Manatee deaths have spiked since 2017 when the Service reduced protections and downlisted manatees to threatened.  Algae blooms fed by nutrient load from septic tanks on the Indian Rivre Lagoon sparked an ongoing seagrass die-off that has contributed to unprecedented Florida manatee mortality, which led to nearly 2,000 deaths in 2021 and 2022 combined. This two-year record represents more than 20% of all manatees in Florida.

“Having served on each of the Manatee Recovery Teams and numerous expert working groups over several decades, I implore the Service to redesignate and empower a new expert Recovery Team with designated expert working groups to take on the monumental task of quelling the escalating threats and risks to the manatees’ future survival,” said Patrick Rose, an aquatic biologist and executive director of Save the Manatee Club.

Water-quality degradation across the state has led to precipitous seagrass declines, including in manatees’ most important habitat. Unchecked pollution — from wastewater treatment discharges,  septic systems, fertilizer runoff and other sources — is fueling the collapse of the Indian River Lagoon in Florida, leading to the unprecedented mortality event.

A recent study also found more than half of sampled Florida manatees are chronically exposed to glyphosate, a potent herbicide applied to crops and aquatic weeds.

“Due to water pollution, we are seeing the collapse of seagrass habitat and the species that depend on it,” said Dr.

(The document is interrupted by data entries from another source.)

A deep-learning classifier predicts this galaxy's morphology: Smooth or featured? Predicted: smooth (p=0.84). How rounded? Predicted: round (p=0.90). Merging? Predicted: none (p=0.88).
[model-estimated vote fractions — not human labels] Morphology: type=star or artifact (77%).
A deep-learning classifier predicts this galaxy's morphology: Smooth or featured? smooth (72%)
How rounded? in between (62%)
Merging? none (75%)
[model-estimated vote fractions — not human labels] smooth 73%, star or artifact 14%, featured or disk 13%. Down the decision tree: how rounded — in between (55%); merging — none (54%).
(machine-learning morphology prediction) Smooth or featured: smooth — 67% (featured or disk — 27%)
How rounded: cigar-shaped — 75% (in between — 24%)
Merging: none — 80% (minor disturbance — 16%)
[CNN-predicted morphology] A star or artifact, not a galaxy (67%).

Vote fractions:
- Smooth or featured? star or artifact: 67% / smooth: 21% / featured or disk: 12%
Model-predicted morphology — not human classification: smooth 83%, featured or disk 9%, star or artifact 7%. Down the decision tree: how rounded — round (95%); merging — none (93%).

Rachel Silverstein, executive director and Waterkeeper of Miami Waterkeeper. “The dire state of water pollution in Florida has pushed Florida’s iconic manatee to the brink of survival, meriting increased protections under the Endangered Species Act.”

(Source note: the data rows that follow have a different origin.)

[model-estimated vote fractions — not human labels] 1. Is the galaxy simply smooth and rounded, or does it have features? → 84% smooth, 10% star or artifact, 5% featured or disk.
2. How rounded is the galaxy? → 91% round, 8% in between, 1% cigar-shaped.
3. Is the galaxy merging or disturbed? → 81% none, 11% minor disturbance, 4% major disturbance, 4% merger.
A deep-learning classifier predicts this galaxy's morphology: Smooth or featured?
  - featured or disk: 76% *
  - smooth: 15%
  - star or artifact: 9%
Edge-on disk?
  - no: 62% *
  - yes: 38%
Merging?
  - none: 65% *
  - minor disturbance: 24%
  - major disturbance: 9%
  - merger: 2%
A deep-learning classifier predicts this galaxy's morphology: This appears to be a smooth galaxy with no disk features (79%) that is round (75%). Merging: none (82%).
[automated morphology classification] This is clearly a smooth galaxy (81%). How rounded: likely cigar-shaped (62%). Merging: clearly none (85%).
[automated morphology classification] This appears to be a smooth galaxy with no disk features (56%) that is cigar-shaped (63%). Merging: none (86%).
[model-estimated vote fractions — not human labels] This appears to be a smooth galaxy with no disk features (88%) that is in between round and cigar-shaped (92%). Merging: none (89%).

The Puerto Rico population of manatees also faces significant threats to its survival. Current estimates suggest as few as 250 manatees currently live in Puerto Rico. The population’s genetic diversity is also very low, which decreases their ability to adapt to changing conditions and rebound after unexpected mortality events such as hurricanes, boat strikes or disease.

“The unexpected increase in mortality rate due to boat strikes that have proliferated in recent years without appropriate awareness, legislation, regulation, or enforcement and the Fish and Wildlife Service’s premature downlisting of manatees back in 2017 are significant factors stirring manatees towards extinction from their coastal habitats in Puerto Rico,” said Frank S. González García, a Puerto Rican engineer concerned about the loss of natural resources. “Manatee recovery in Puerto Rico could only be achieved through the Fish and Wildlife Service’s commitment and diligence to lead a corrective action plan in collaboration with all parties of interest.”

Originally listed as an endangered species under the Endangered Species Act in 1973, manatees have never truly recovered. The Fish and Wildlife Service announced its final rule downlisting the West Indian manatee from endangered to threatened on March 30, 2017. That decision came despite hundreds of manatees still dying each year from boat strikes, habitat loss and other causes.